Duke hissed. “I put heart and soul into the Confederacy and this is how you repay me? Well, I don’t need any of you and the fact is — the fact is I tricked you all! I never believed in your nonsense! I’m going back to civilization.”

Garrett gave him a broad, toothy smile. “Shut up.” To the others he said, “Who’d like to escort Mr. Duke back to shore?”

This time many hands went up without Phillip’s prompting.

11. Noah

He had no money, no house and no family, and he couldn’t wipe the grin off his face. He hadn’t known it was possible to go so far, to ride a plane out of the country to a sunny island and know he had something to do.
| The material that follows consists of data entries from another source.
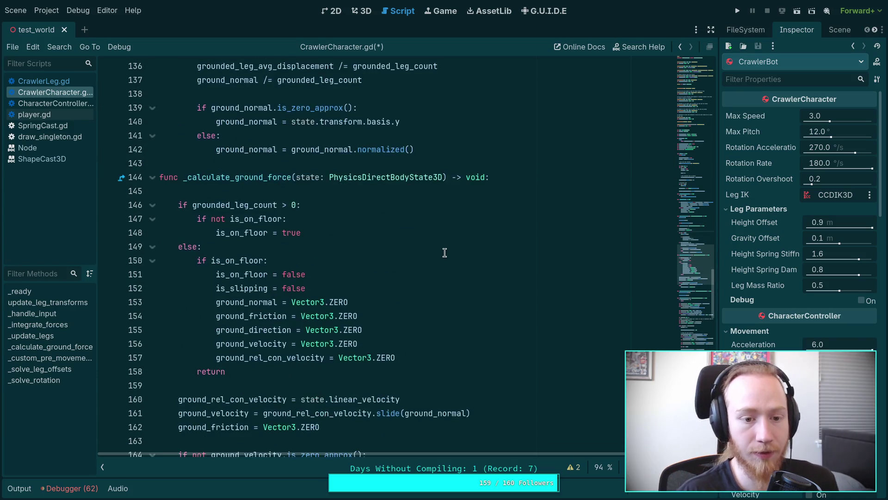
{"action": "scroll", "coordinate": [400, 274], "scroll_direction": "down", "scroll_amount": 3}
{"action": "scroll", "coordinate": [278, 254], "scroll_direction": "up", "scroll_amount": 8}
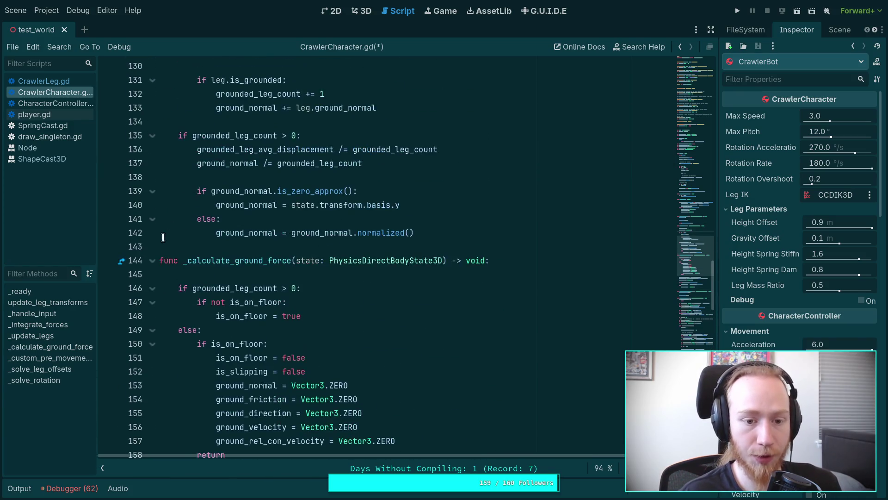
Fold _calculate_ground_force and look over the virtual body update lines in _solve_leg_offsets.
{"action": "left_click", "coordinate": [154, 260]}
{"action": "scroll", "coordinate": [154, 237], "scroll_direction": "down", "scroll_amount": 2}
{"action": "scroll", "coordinate": [362, 250], "scroll_direction": "down", "scroll_amount": 9}
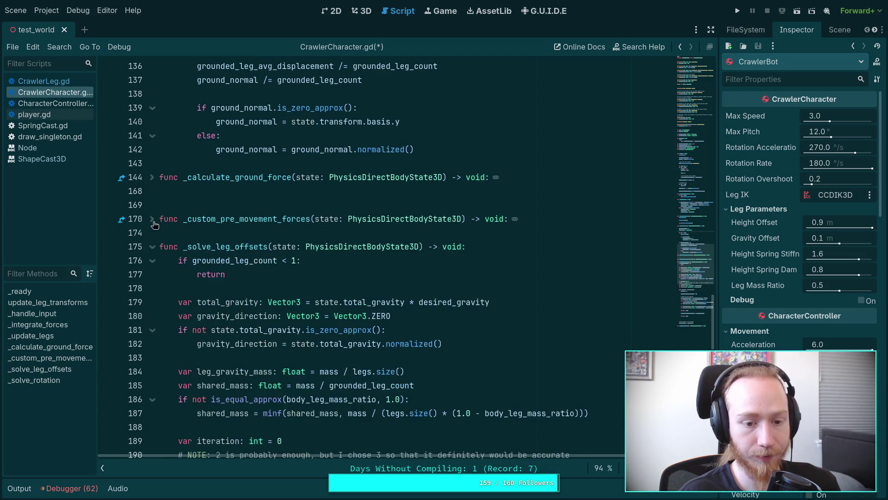
{"action": "scroll", "coordinate": [363, 250], "scroll_direction": "down", "scroll_amount": 1}
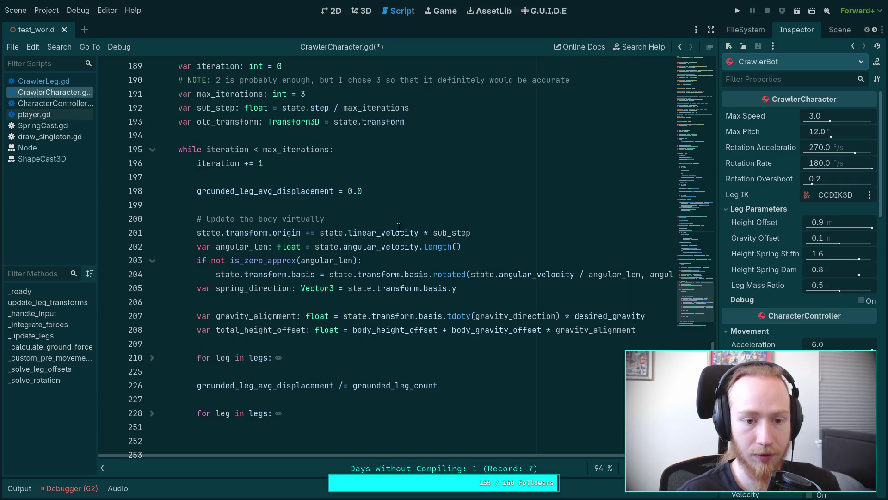
{"action": "left_click", "coordinate": [439, 180]}
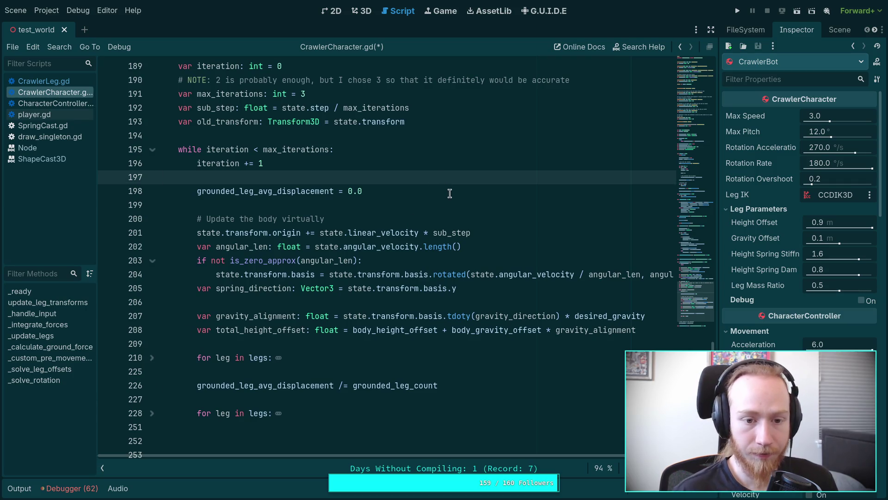
{"action": "left_click_drag", "start_coordinate": [489, 291], "coordinate": [320, 246]}
{"action": "left_click", "coordinate": [324, 218]}
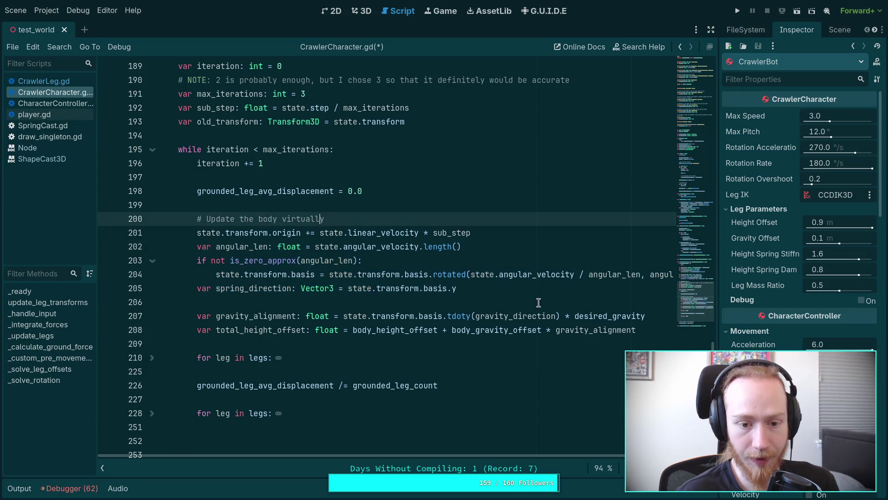
{"action": "left_click", "coordinate": [551, 298]}
{"action": "left_click", "coordinate": [460, 276]}
{"action": "left_click", "coordinate": [491, 292]}
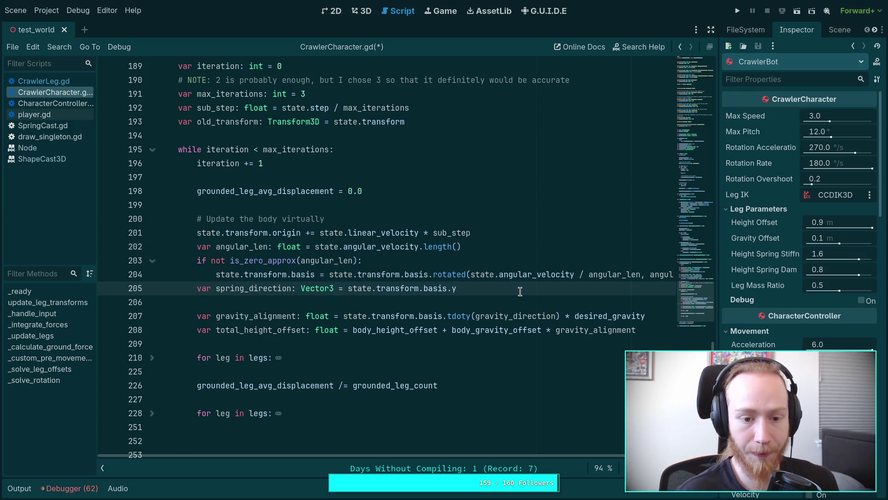
Add blank lines before the grounded-leg loop and expand the collapsed loop.
{"action": "left_click", "coordinate": [282, 343]}
{"action": "key", "text": "Return"}
{"action": "key", "text": "Return"}
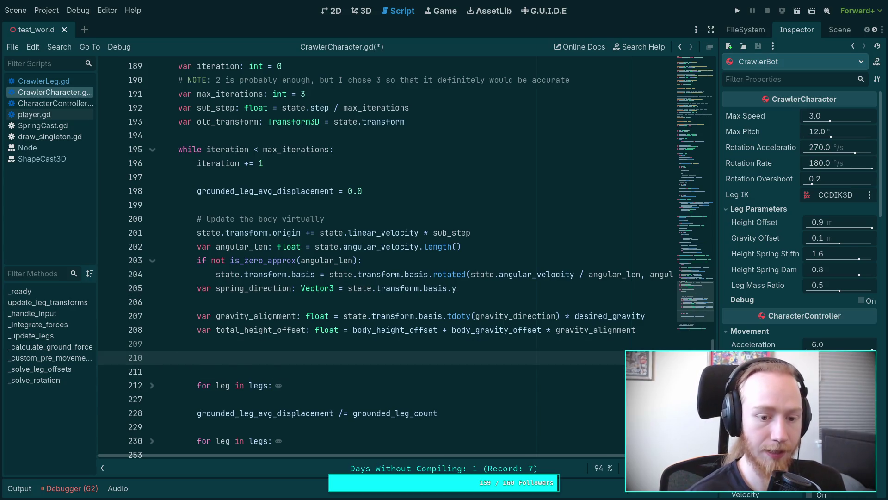
{"action": "scroll", "coordinate": [276, 333], "scroll_direction": "down", "scroll_amount": 1}
{"action": "left_click", "coordinate": [153, 343]}
{"action": "scroll", "coordinate": [253, 340], "scroll_direction": "down", "scroll_amount": 3}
When Noah told Ford he was moving out, the man’s eyes got wide. “That sounds dangerous!”

“I can take care of myself.”

Noah had his whole life in his backpack. Ford said, “You’re a good man, Noah. I believe you. But it’s going to be tough out there. Why not stay here where you’re at least safe?”

“I can’t. I’d die.” A thought struck Noah. “Why don’t you come along? Ditch this place.”
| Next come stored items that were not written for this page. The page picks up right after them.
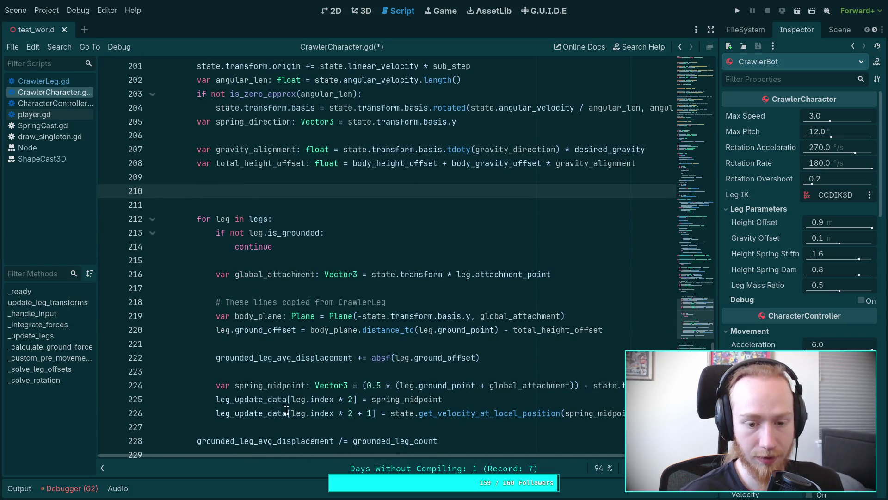
Start 'var body_plane' above the leg loop, keeping the in-loop Plane line where it was.
{"action": "left_click", "coordinate": [268, 202]}
{"action": "key", "text": "BackSpace"}
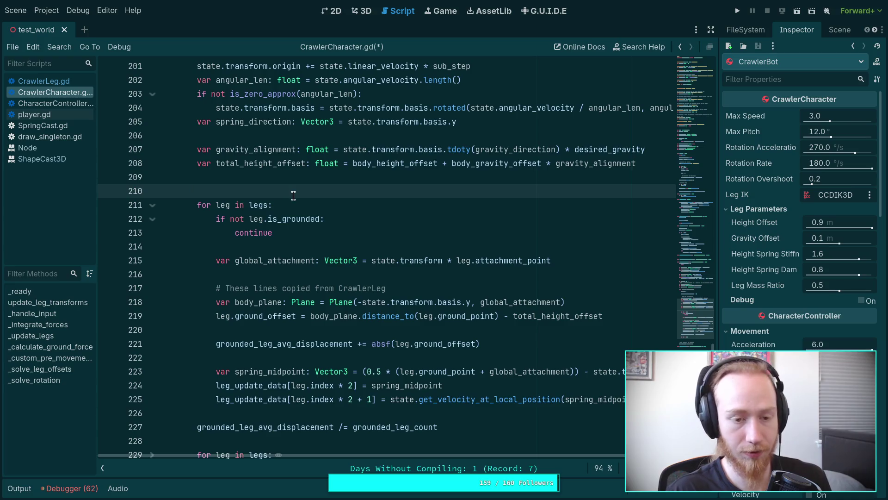
{"action": "type", "text": "var b"}
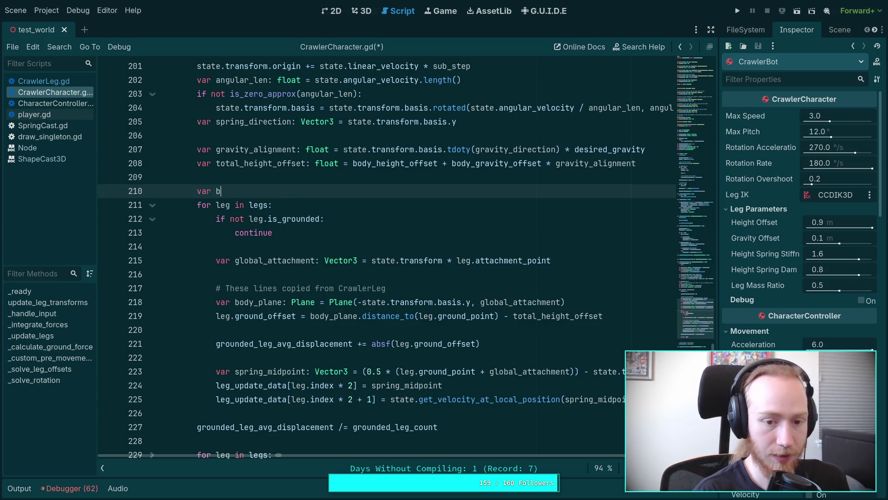
{"action": "type", "text": "ody_plane"}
Ford shook his head. “If no one stays, there won’t be anything left. I’m trying to help people and make money doing it.”

Noah shrugged. “If you change your mind, I’ll be out there. I’ll help if I can.”

“Thanks. Drop me a line sometime.”

They shook hands. Noah was amazed to find he missed the Crypt already.

He was overwhelmed by Castor when he got there, despite all the pictures he’d seen. The boss of the place was a big guy who didn’t seem too sure of himself, but who filled Noah’s head with talk of fish and robots and swimming, a world of stuff Noah needed to learn. By nightfall he’d gotten sorted out and was sprawled in his new room, smaller even than his old apartment. It was enough; he had the whole ocean. He could hear it whispering. He felt useless laying on his cot, though every muscle ached and his brain felt ready to explode. He went outside to get a better feel for the place.

A nice night with a warm breeze, as the fall weather muted the muggy heat at last. When he looked up he found more stars than he’d ever seen. He swayed on his feet, suddenly terrified. He’d traded everything away, given up the security of his life and the days of dancing on the rooftop, to come to the middle of nowhere for a job with no guarantees of anything. What now? he asked himself. What do I do? There was God to orient him, but all he’d gotten since that sleepless night the job offer came was, Go.

Noah thought, I want to see everything. I want to see how far I can go. He walked the deck, not knowing why there were tears in his eyes. He found the ladder on the side of the deckhouse and climbed, so he could stand up in the powerful wind and know where he was, know that this place was home.

When Noah reached the top and saw the roof, the most beautiful woman he’d ever seen was sitting there, watching the stars.

12. Tess

She woke up sweaty. Her tiny room felt confining after — what was it?

Tess snatched pen and paper from a shelf and scrawled what she remembered of her dream. The memory faded as she wrote, turning her thoughts into ink. Then she took the headset and put it on. “Good morning,” she said without making a sound. She was getting good with the subvocalizer.

The headset’s eyepiece showed the lab, strewn with tools. “Hello,” said Zephyr. Bits of his thoughts whispered to her. More efficient this way — redesign it.

Tess reacted with the quick assessments they’d practiced. Ask the tribe for help? — profit potential maybe. She shook her head and switched to her normal sub-voice. “What’re you working on?”

Open-source to get improvements? “Power buoys. Here’s the design.” Schematics flashed before her and the chatter was rapid-fire.

The dream — but first this — old designs — yeah, look — electricity from wind and waves — useful! — cost per watt though — hence redesign — we’re using a bad segment for this part — right, damn — like that, yeah — looks like a torpedo — evolve it further? Tess blinked and used robot hands to tap commands into the lab computers, telling them to mutate and test their buoy design a few hundred times.